### Problem to work on:
Count the lines in the records below that contain the word "focus", and reply with only that number.

Records taken from a dataset
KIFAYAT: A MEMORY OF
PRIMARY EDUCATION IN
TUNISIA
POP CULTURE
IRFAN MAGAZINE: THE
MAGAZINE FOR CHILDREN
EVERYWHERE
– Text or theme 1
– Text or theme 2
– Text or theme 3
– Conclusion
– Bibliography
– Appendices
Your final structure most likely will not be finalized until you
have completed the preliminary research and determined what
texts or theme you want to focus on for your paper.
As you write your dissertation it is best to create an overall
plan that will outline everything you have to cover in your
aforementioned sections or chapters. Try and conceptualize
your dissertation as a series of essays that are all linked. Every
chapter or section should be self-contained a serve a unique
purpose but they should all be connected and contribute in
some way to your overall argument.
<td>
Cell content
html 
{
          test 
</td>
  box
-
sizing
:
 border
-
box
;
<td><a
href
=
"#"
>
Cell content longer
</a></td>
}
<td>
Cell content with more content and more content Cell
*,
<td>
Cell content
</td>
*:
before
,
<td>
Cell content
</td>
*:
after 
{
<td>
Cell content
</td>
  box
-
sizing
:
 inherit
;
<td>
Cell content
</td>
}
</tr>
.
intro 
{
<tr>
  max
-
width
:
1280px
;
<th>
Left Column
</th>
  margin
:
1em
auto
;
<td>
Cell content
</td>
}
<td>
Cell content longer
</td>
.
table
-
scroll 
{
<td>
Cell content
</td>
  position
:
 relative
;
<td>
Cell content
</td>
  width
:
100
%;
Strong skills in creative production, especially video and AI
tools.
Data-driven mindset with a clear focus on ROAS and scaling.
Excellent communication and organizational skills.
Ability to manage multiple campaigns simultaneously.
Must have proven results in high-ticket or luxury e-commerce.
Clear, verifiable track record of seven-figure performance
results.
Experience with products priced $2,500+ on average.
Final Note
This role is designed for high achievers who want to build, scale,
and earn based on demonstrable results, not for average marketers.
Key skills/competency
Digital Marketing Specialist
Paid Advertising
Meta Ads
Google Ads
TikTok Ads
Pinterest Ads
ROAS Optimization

### Solution to the exercise:
2